Augustin : C’est en effet particulier de s’entraîner avec d’autres adversaires, mais c’est très enrichissant. Cela permet de se connaître, d’échanger et d’observer différentes manières de travailler. Avec les autres membres de l’équipe suisse, des liens se créent. Nous avons des métiers différents, mais nous avançons vers le même objectif.
Loïc : Ces rencontres sont importantes. Pour les candidats comme pour les experts, elles permettent de créer des liens avant le concours. Sur place, cela facilite les échanges et contribue à une dynamique positive. L’équipe se construit aussi pendant le voyage et pendant les jours de concours.
Le compte à rebours logistique
Avant Shanghai, il reste aussi une étape très concrète : préparer et expédier le matériel.
Augustin : Je dois finaliser ma caisse à outils, préparer certaines machines et rassembler les éléments nécessaires au concours. Il ne faut rien oublier. Une partie du matériel partira bientôt. Ensuite, il faudra continuer à s’entraîner avec les outils qui resteront disponibles, parfois en adaptant un peu les méthodes. Il y aura aussi un dernier week-end d’équipe de Suisse avant le départ.
À l’arrivée, avant même la compétition, il faudra encore prendre ses marques.
Loïc : Les candidats et les experts partiront ensemble. Sur place, il y aura un temps d’adaptation, notamment pour récupérer du voyage et du décalage horaire. Des visites et des moments d’accueil sont prévus, puis viendra la préparation du poste de travail : installation des machines, vérification des outils, mise en place du matériel. C’est à ce moment-là que les candidats entreront réellement dans l’ambiance du concours.
Augustin : Nous aurons peut-être une idée générale de la pièce, par exemple une vue ou une photo, mais pas tous les détails. La tâche à faire sera donnée au tout début du concours. Nous disposerons de 22 heures pour l’accomplir.
« Continuer à travailler, rester concentré »
À quelques semaines du concours, quel est votre état d’esprit et sur quoi souhaitez-vous encore vous appuyer pour aborder Shanghai dans les meilleures conditions ?
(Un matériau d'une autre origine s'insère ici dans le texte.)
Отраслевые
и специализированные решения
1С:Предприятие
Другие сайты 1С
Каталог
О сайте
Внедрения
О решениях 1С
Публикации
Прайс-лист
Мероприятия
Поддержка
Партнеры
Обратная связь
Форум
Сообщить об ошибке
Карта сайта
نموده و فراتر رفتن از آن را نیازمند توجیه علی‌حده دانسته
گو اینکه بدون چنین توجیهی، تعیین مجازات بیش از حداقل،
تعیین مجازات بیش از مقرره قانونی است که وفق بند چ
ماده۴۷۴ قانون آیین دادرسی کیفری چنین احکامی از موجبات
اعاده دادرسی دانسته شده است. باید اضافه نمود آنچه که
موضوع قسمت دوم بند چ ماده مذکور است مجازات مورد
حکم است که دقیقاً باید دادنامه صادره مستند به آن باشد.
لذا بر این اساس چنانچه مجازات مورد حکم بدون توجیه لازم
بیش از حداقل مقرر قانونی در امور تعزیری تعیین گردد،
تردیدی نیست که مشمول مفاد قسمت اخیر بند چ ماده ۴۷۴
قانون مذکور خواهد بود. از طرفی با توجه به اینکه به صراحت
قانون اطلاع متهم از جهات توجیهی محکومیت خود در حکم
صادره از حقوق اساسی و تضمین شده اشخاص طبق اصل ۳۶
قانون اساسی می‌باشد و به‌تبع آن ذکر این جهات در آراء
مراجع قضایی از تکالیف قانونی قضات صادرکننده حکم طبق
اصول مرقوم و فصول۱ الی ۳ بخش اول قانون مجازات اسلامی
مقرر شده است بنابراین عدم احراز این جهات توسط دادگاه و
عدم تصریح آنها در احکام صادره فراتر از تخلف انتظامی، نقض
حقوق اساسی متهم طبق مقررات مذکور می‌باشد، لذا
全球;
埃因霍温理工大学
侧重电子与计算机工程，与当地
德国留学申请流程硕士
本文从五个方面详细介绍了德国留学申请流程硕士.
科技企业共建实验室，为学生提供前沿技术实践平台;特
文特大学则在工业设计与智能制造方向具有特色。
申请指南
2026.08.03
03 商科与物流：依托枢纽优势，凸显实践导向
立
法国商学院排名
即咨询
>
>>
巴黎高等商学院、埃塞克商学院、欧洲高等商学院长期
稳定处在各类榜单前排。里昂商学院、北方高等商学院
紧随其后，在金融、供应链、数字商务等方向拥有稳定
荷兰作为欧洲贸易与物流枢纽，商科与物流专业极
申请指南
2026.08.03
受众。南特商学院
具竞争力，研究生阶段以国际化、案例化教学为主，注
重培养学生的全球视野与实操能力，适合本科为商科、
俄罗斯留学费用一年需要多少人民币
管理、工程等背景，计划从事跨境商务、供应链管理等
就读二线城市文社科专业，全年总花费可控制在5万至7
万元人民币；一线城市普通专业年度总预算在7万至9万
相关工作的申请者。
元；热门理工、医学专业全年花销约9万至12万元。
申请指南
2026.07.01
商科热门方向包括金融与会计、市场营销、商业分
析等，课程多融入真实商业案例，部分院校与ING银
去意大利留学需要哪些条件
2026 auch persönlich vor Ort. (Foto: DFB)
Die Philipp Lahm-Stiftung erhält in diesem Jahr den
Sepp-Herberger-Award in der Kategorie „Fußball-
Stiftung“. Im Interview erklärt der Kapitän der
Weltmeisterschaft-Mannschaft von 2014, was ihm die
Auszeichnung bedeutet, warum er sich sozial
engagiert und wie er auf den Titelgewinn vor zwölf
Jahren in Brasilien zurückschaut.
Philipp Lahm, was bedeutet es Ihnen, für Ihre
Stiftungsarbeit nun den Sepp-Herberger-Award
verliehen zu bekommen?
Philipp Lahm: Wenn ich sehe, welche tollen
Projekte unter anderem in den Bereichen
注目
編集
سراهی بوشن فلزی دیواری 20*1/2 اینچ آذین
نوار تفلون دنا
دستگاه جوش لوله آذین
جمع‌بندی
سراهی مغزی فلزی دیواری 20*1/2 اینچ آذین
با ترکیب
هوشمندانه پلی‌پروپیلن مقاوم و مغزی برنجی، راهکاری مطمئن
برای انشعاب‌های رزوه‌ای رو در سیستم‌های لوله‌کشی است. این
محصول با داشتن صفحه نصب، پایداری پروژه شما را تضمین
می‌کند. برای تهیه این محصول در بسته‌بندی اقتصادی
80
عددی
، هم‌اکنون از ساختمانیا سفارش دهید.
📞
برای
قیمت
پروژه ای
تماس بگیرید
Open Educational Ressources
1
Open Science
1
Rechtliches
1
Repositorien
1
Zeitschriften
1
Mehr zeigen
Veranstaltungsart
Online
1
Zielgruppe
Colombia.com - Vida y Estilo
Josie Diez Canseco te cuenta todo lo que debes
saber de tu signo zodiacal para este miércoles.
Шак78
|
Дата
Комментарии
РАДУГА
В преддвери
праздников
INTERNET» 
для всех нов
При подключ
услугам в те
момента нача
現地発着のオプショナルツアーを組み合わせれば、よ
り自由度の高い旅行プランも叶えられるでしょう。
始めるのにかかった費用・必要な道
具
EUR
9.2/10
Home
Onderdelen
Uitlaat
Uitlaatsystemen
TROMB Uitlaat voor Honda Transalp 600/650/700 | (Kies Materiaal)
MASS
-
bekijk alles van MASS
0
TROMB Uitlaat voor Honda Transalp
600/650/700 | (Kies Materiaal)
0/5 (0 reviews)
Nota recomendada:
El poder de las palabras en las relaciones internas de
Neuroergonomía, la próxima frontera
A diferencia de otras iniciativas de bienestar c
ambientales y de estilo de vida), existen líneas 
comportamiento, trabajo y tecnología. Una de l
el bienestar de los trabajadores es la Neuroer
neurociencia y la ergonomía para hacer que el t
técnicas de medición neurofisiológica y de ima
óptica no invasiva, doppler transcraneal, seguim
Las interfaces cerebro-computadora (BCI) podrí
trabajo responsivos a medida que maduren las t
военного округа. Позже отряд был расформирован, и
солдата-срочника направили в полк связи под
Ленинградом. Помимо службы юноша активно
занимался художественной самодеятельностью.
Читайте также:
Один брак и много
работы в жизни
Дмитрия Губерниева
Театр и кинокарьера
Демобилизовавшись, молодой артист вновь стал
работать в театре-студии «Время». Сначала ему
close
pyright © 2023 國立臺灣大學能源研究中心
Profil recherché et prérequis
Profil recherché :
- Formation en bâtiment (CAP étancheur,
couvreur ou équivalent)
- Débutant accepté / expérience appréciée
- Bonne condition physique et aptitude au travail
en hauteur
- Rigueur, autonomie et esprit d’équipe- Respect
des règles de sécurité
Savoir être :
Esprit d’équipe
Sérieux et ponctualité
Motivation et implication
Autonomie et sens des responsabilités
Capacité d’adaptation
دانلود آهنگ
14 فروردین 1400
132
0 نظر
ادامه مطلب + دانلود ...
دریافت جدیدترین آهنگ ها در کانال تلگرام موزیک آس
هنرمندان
Augustin : Continuer à travailler, rester concentré et garder la capacité de s’adapter. Nous savons que le concours demandera beaucoup de précision et de sang-froid, mais c’est aussi ce qui rend l’expérience aussi forte.
Loïc : Pour moi, le rôle de coach, c’est d’être à la fois un repère technique et un soutien dans les moments plus délicats. Augustin est celui qui sera devant l’établi à Shanghai ; mon objectif est qu’il puisse y arriver avec le maximum de sérénité, en sachant qu’il a les outils, la méthode et l’état d’esprit pour donner le meilleur de lui-même.